Aside from the vulnerability of software and its modules, there is another side of the coin: some software delegates non-standard permissions to the files and folders it’s using, making them vulnerable as well. That’s why it is always advisable to check those files (especially .htaccess) and set correct permissions to them (644 for files and 755 for folders).

Subnet

A subnetwork, or subnet, is a logically visible, distinctly addressed part of a single Internet Protocol network. The process of subnetting is the division of a computer network into groups of computers that have a common, designated IP address routing prefix.

Subnetting breaks a network into smaller realms that may use existing address space more efficiently, and, when physically separated, may prevent excessive rates of Ethernet packet collision in a larger network.

In this regard the subnets are divided into classes (A,B,C,D):

75.127.76.120
 A  B  C   D

Sometimes our customers wish to have dedicated IPs of different C-class subnet (e.g. 75.127.76.120 and 75.127.92.58). Unfortunately, this cannot always be realized on a shared server, as the subnet assigned to it is of the same C-class.

Routers are used to interchange traffic between subnetworks and constitute logical or physical borders between the subnets. They manage traffic between subnets based on the high-order bit sequence (routing prefix) of the addresses.

Router

Router is a networking device whose software and hardware are usually tailored to the tasks of routing and forwarding information. Routers connect two or more logical subnets, letting the servers under those subnets communicate with each other and connect to the Internet at the same time.

Background process

Background process is a process run on the server simultaneously with the major server services. Actually, the majority of initial server’s services (‘parents’) are performed in the background while being idle. Once some service receives a request, it fires up a ‘child’ process, which becomes active during the period of execution.

Due to the intensity of such major processes we clearly state in our Acceptable Use Policy, that running stand-alone, unattached server side processes/deamons is strictly prohibited.
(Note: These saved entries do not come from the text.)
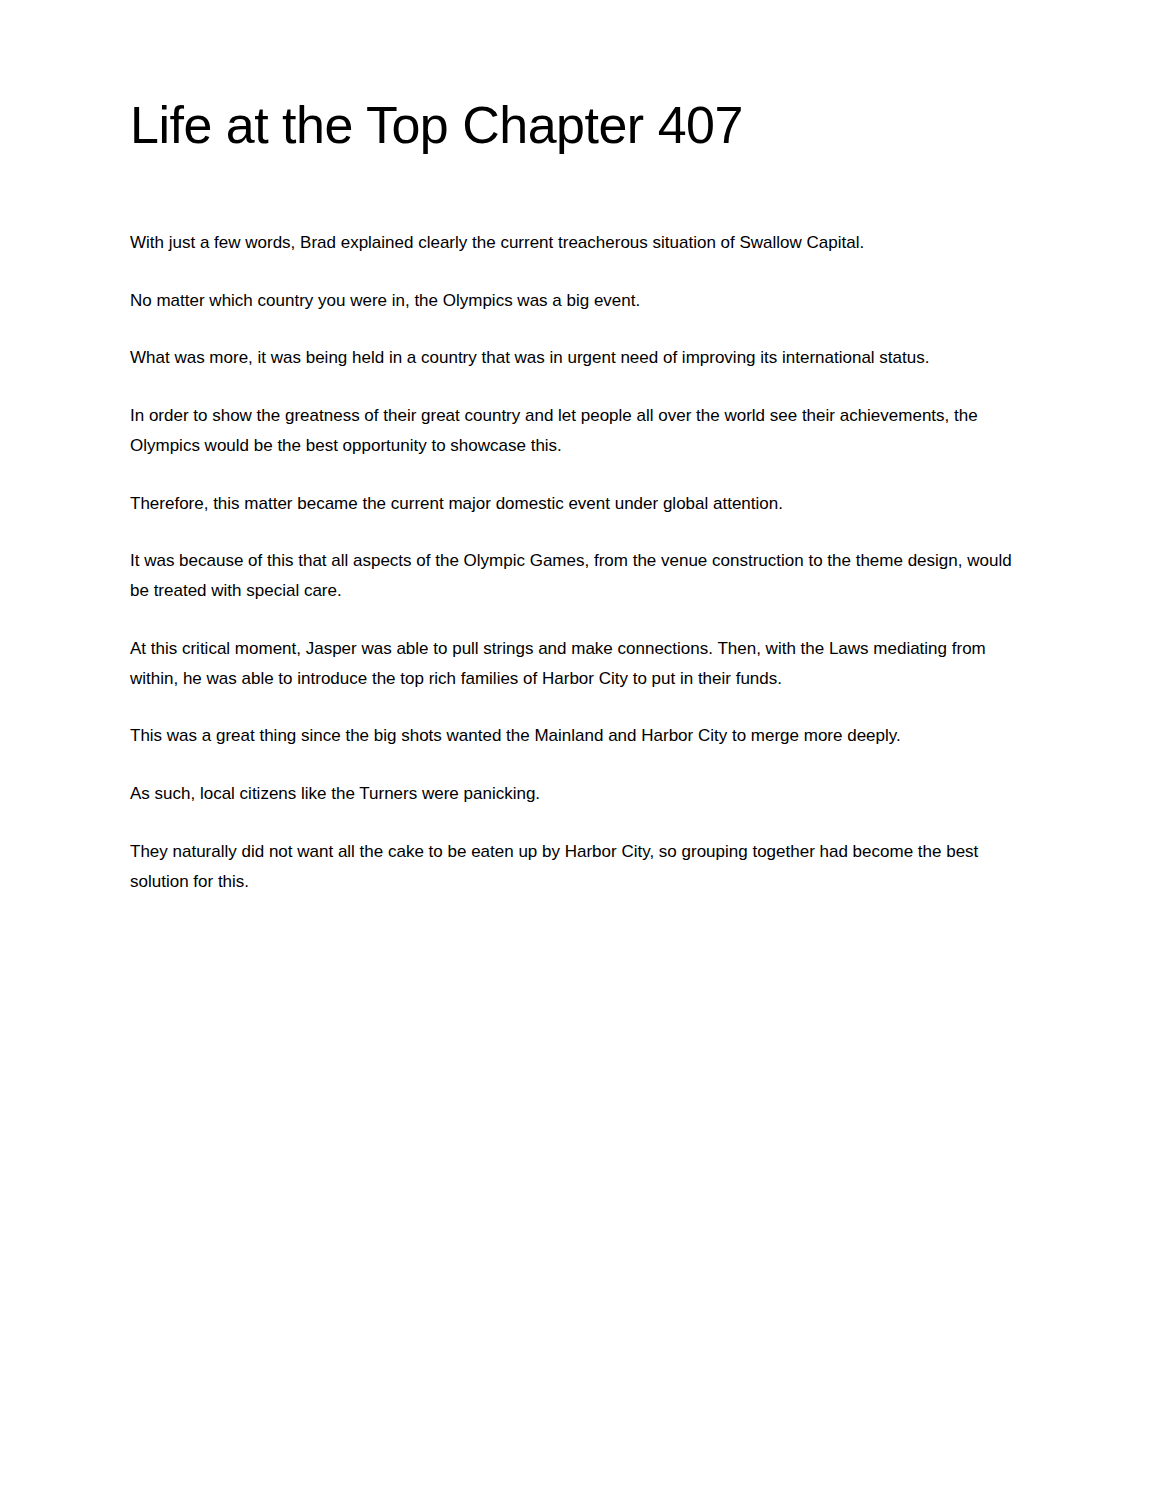Life at the Top Chapter 407
With just a few words, Brad explained clearly the current treacherous situation of Swallow Capital.
No matter which country you were in, the Olympics was a big event.
What was more, it was being held in a country that was in urgent need of improving its international status.
In order to show the greatness of their great country and let people all over the world see their achievements, the Olympics would be the best opportunity to showcase this.
Therefore, this matter became the current major domestic event under global attention.
It was because of this that all aspects of the Olympic Games, from the venue construction to the theme design, would be treated with special care.
At this critical moment, Jasper was able to pull strings and make connections. Then, with the Laws mediating from within, he was able to introduce the top rich families of Harbor City to put in their funds.
This was a great thing since the big shots wanted the Mainland and Harbor City to merge more deeply.
As such, local citizens like the Turners were panicking.
They naturally did not want all the cake to be eaten up by Harbor City, so grouping together had become the best solution for this.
There are also maintaining background processes, such as backing-up, RAID rebuild and FSCK, which we start in case of necessity. Though they may temporarily slow down the entire performance of the server, they save a bunch of time in comparison with those processes being run, when no vital services (http, mysql, php) are started.

Server rack

Server rack is a standardized frame or enclosure for mounting multiple equipment modules. Physically it allows setting several servers at one place behind one router, logically – it eases the monitoring and network administration as the servers in the rack are grouped by the common factor (network topology).